• **To-do item**: Can you turn the lines in the records below, from the line containing "Enfin, pour ceux" through the line containing "adapté à vos attentes.", into a JSON list of strings with one string per line and blank lines omitted?

• **Page-level text extractions**:
== Segment start ==

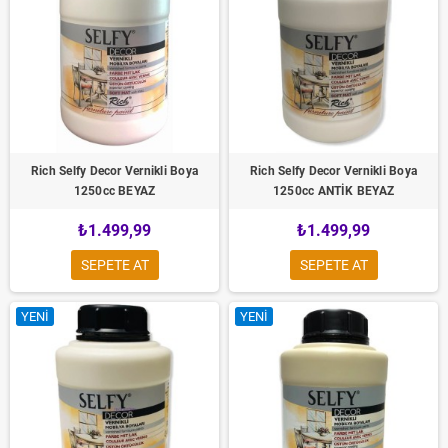
Rich Selfy Decor Vernikli Boya
Rich Selfy Decor Vernikli Boya
1250cc BEYAZ
1250cc ANTİK BEYAZ
₺1.499,99
₺1.499,99
SEPETE AT
SEPETE AT
YENI
YENI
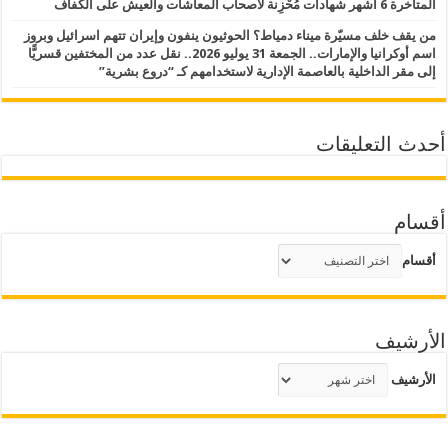
المتأخرة 6 أشهر شهادات مُحْزِنة لأصحاب المعاشات والعيش على الكفاف
من يقف خلف مسيّرة ميناء دمياط؟ الحوثيون ينفون وإيران تتهم اسرائيل وبروز
اسم أوكرانيا والإمارات.. الجمعة 31 يوليو 2026.. نقل عدد من المختفين قسريًّا
إلى مقر الداخلية بالعاصمة الإدارية لاستخدامهم كـ “دروع بشرية”
أحدث التعليقات
أقسام
أقسام
الأرشيف
الأرشيف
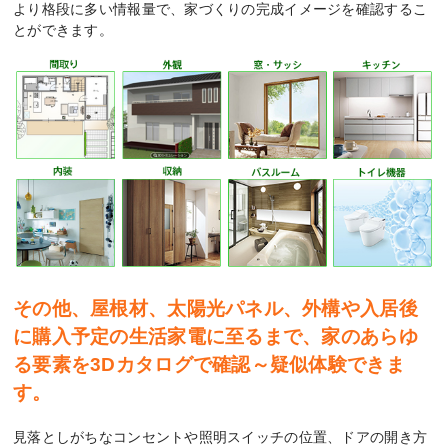
より格段に多い情報量で、家づくりの完成イメージを確認するこ
とができます。
その他、屋根材、太陽光パネル、外構や入居後
に購入予定の生活家電に至るまで、家のあらゆ
る要素を3Dカタログで確認～疑似体験できま
す。
見落としがちなコンセントや照明スイッチの位置、ドアの開き方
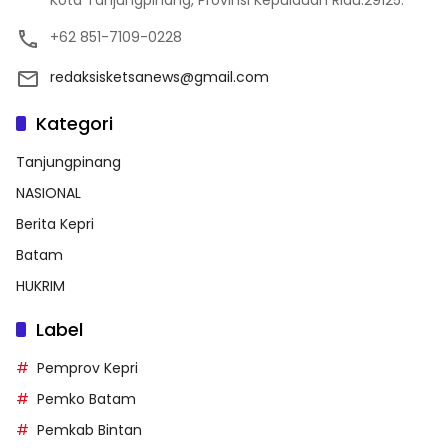
+62 851-7109-0228
redaksisketsanews@gmail.com
Kategori
Tanjungpinang
NASIONAL
Berita Kepri
Batam
HUKRIM
Label
Pemprov Kepri
Pemko Batam
Pemkab Bintan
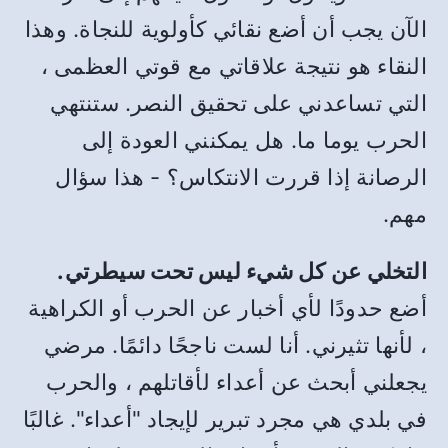
الآن يجب أن أضع نقائي كأولوية للنجاة. وهذا
النقاء هو نتيجة علاقاتي مع قوتي العظمى ،
التي تساعدني على تحقيق النصر. ستنتهي
الحرب يوما ما. هل يمكنني العودة إلى
الرصانة إذا قررت الانتكاس؟ - هذا سؤال
مهم.
التخلي عن كل شيء ليس تحت سيطرتي.
أضع حدودًا لأي أخبار عن الحرب أو الكراهية
، لأنها تثيرني. أنا لست ناجحًا دائمًا. مرضي
يجعلني أبحث عن أعداء لأقاتلهم ، والحرب
في بلدي هي مجرد تبرير لإيجاد "أعداء". غالبًا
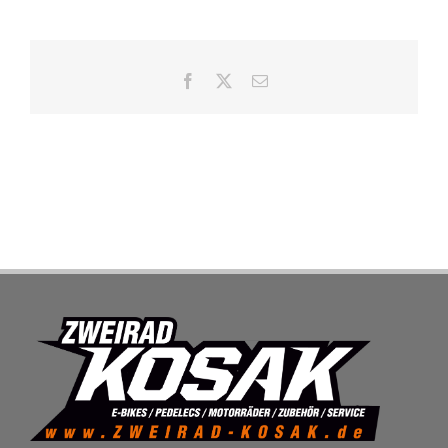
SHOP
Facebook
X
E-
Mail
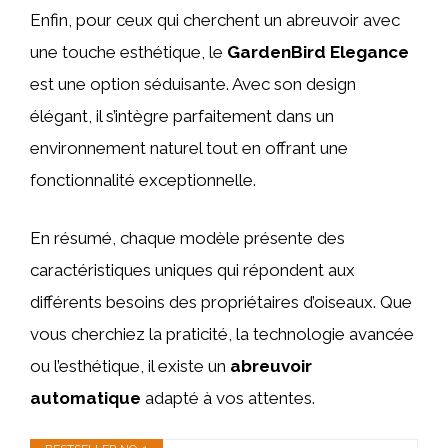
Enfin, pour ceux qui cherchent un abreuvoir avec
une touche esthétique, le
GardenBird Elegance
est une option séduisante. Avec son design
élégant, il s’intègre parfaitement dans un
environnement naturel tout en offrant une
fonctionnalité exceptionnelle.
En résumé, chaque modèle présente des
caractéristiques uniques qui répondent aux
différents besoins des propriétaires d’oiseaux. Que
vous cherchiez la praticité, la technologie avancée
ou l’esthétique, il existe un
abreuvoir
automatique
adapté à vos attentes.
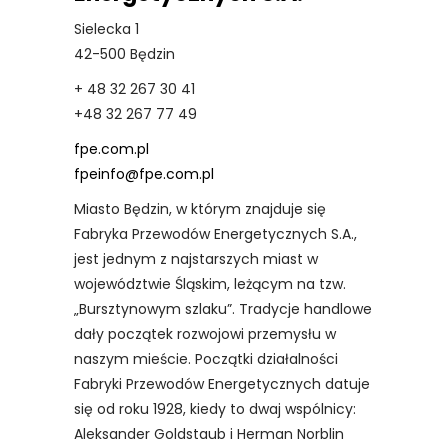
Sielecka 1
42-500 Będzin
+ 48 32 267 30 41
+48 32 267 77 49
fpe.com.pl
fpeinfo@fpe.com.pl
Miasto Będzin, w którym znajduje się
Fabryka Przewodów Energetycznych S.A.,
jest jednym z najstarszych miast w
województwie Śląskim, leżącym na tzw.
„Bursztynowym szlaku”. Tradycje handlowe
dały początek rozwojowi przemysłu w
naszym mieście. Początki działalności
Fabryki Przewodów Energetycznych datuje
się od roku 1928, kiedy to dwaj wspólnicy:
Aleksander Goldstaub i Herman Norblin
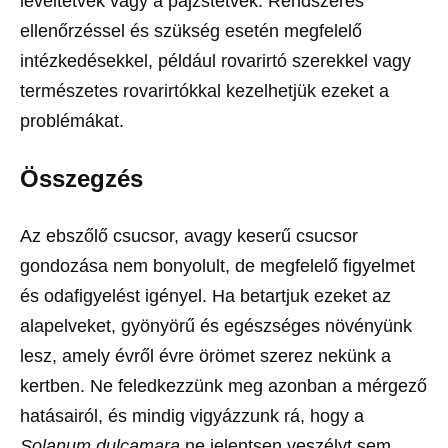
levéltetvek vagy a pajzstetvek. Rendszeres
ellenőrzéssel és szükség esetén megfelelő
intézkedésekkel, például rovarirtó szerekkel vagy
természetes rovarirtókkal kezelhetjük ezeket a
problémákat.
Összegzés
Az ebszőlő csucsor, avagy keserű csucsor
gondozása nem bonyolult, de megfelelő figyelmet
és odafigyelést igényel. Ha betartjuk ezeket az
alapelveket, gyönyörű és egészséges növényünk
lesz, amely évről évre örömet szerez nekünk a
kertben. Ne feledkezzünk meg azonban a mérgező
hatásairól, és mindig vigyázzunk rá, hogy a
Solanum dulcamara
ne jelentsen veszélyt sem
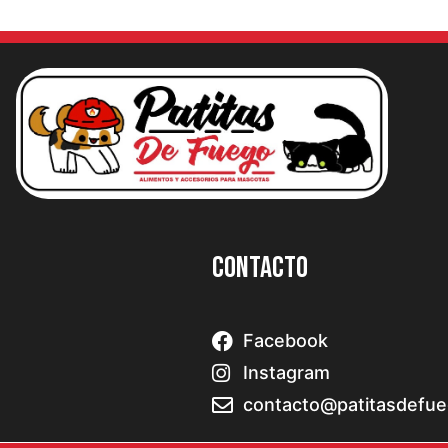
Contacto
Facebook
Instagram
contacto@patitasdefue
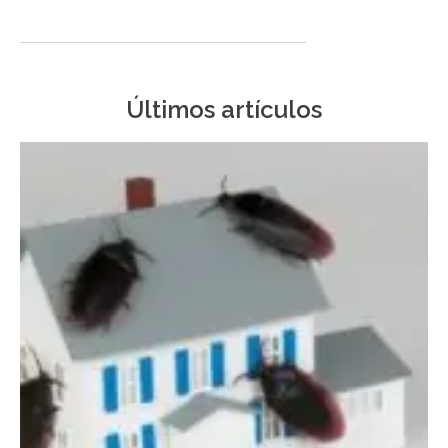
Últimos artículos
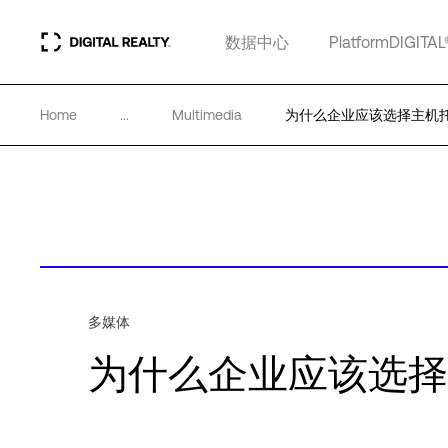
数据中心
PlatformDIGITAL
Home
...
Multimedia
为什么企业应该选择主机
多媒体
为什么企业应该选择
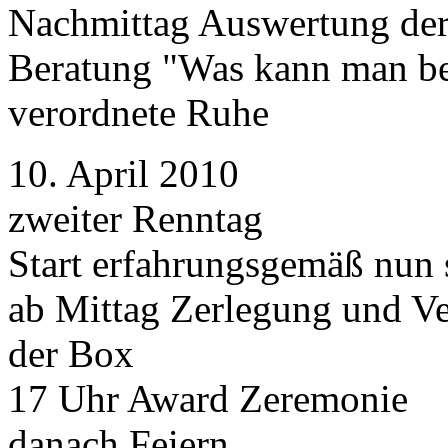
Nachmittag Auswertung der
Beratung "Was kann man b
verordnete Ruhe
10. April 2010
zweiter Renntag
Start erfahrungsgemäß nun 
ab Mittag Zerlegung und V
der Box
17 Uhr Award Zeremonie
danach Feiern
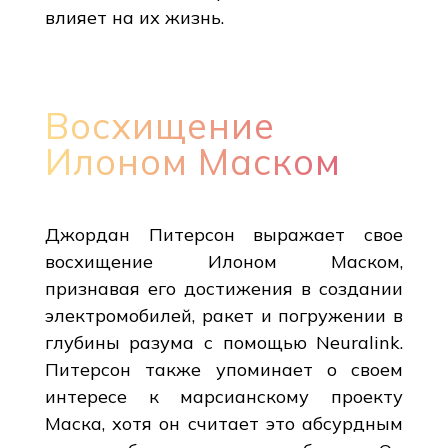
влияет на их жизнь.
Восхищение
Илоном Маском
Джордан Питерсон выражает свое
восхищение Илоном Маском,
признавая его достижения в создании
электромобилей, ракет и погружении в
глубины разума с помощью Neuralink.
Питерсон также упоминает о своем
интересе к марсианскому проекту
Маска, хотя он считает это абсурдным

== Segment end ==

• **Answer box**:
[
  "Enfin, pour ceux qui cherchent un abreuvoir avec",
  "une touche esthétique, le",
  "GardenBird Elegance",
  "est une option séduisante. Avec son design",
  "élégant, il s’intègre parfaitement dans un",
  "environnement naturel tout en offrant une",
  "fonctionnalité exceptionnelle.",
  "En résumé, chaque modèle présente des",
  "caractéristiques uniques qui répondent aux",
  "différents besoins des propriétaires d’oiseaux. Que",
  "vous cherchiez la praticité, la technologie avancée",
  "ou l’esthétique, il existe un",
  "abreuvoir",
  "automatique",
  "adapté à vos attentes."
]